Bonin told NBC Nightly News recently that she ’s talked to restaurant owners “crying over the phone [about] how much this means to them.” She told the Sunday TODAY show, “This is huge for Brattleboro and … for the feeling of community that COVID took away from us.”

The program also boosts the local economy by connecting growers and restaurants that hadn’t worked together before, strengthening the local food system. That’s no coincidence—Vermont has consistently ranked #1 on the national Locavore Index for its commitment to local food. Farms across Vermont are feeling the positive impact of programs like Shift Meals and Everyone Eats! Farms are seeing increased business during a downtime and creating additional partnerships to draw more participants into the local food system. Newport’s Bluffside Farm, according to VT Digger, opened a portion of its land as a community garden, with local residents tending plants donated by area farms.
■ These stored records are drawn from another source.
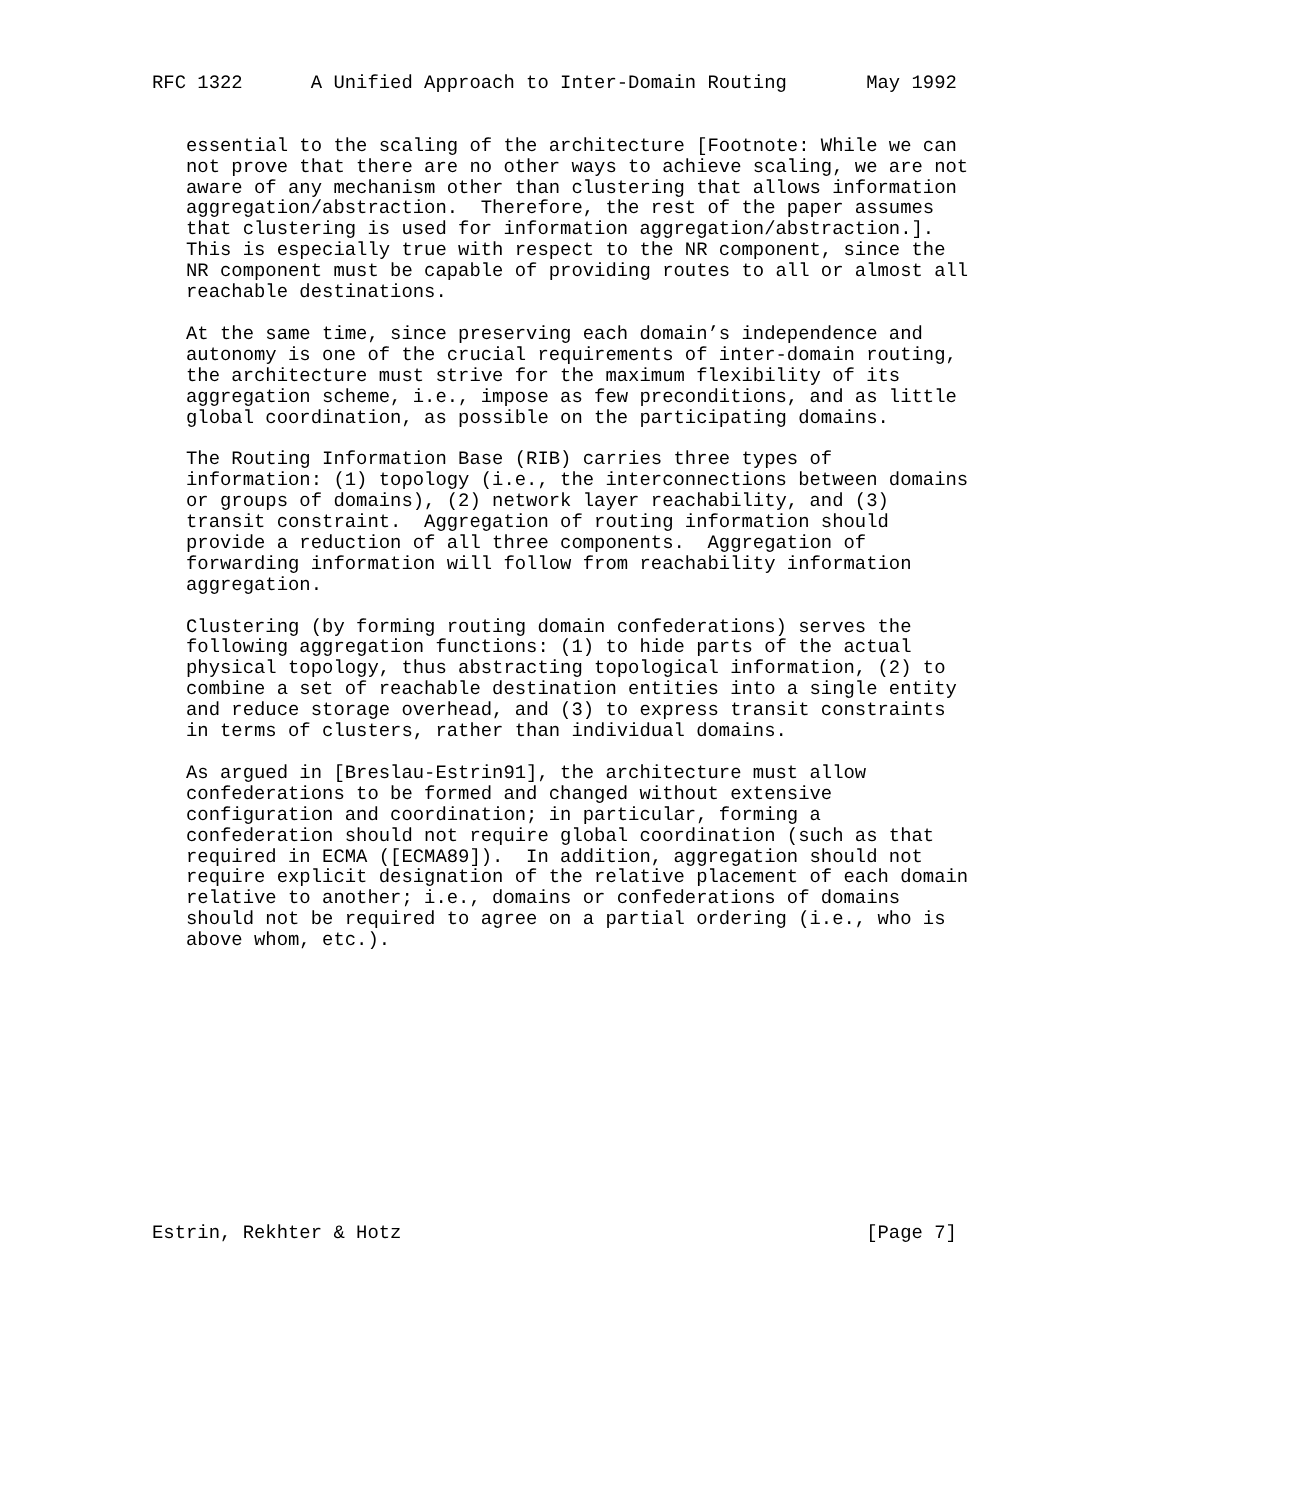RFC 1322      A Unified Approach to Inter-Domain Routing       May 1992


   essential to the scaling of the architecture [Footnote: While we can
   not prove that there are no other ways to achieve scaling, we are not
   aware of any mechanism other than clustering that allows information
   aggregation/abstraction.  Therefore, the rest of the paper assumes
   that clustering is used for information aggregation/abstraction.].
   This is especially true with respect to the NR component, since the
   NR component must be capable of providing routes to all or almost all
   reachable destinations.

   At the same time, since preserving each domain’s independence and
   autonomy is one of the crucial requirements of inter-domain routing,
   the architecture must strive for the maximum flexibility of its
   aggregation scheme, i.e., impose as few preconditions, and as little
   global coordination, as possible on the participating domains.

   The Routing Information Base (RIB) carries three types of
   information: (1) topology (i.e., the interconnections between domains
   or groups of domains), (2) network layer reachability, and (3)
   transit constraint.  Aggregation of routing information should
   provide a reduction of all three components.  Aggregation of
   forwarding information will follow from reachability information
   aggregation.

   Clustering (by forming routing domain confederations) serves the
   following aggregation functions: (1) to hide parts of the actual
   physical topology, thus abstracting topological information, (2) to
   combine a set of reachable destination entities into a single entity
   and reduce storage overhead, and (3) to express transit constraints
   in terms of clusters, rather than individual domains.

   As argued in [Breslau-Estrin91], the architecture must allow
   confederations to be formed and changed without extensive
   configuration and coordination; in particular, forming a
   confederation should not require global coordination (such as that
   required in ECMA ([ECMA89]).  In addition, aggregation should not
   require explicit designation of the relative placement of each domain
   relative to another; i.e., domains or confederations of domains
   should not be required to agree on a partial ordering (i.e., who is
   above whom, etc.).













Estrin, Rekhter & Hotz                                         [Page 7]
The urgency of food insecurity has refocused Skinny Pancake’s business model. Co-founder Benjy Adler recently told Seven Days that his business is now geared towards strengthening Vermont’s local food system by continuing Shift Meals, and also with two new initiatives, one aimed at supporting BIPOC growers and another a collaboration with local farms. Meanwhile, VT Digger reports that the State of Vermont is just about ready to launch Everyone Eats! Statewide, with ten Everyone Eats! hubs now launching, expecting to serve over 20,000 meals per week into December.

At a time of social distancing and deep uncertainty, Vermont’s tightly knit local food system has gotten even stronger by focusing on local agriculture to feed neighbors in a crisis.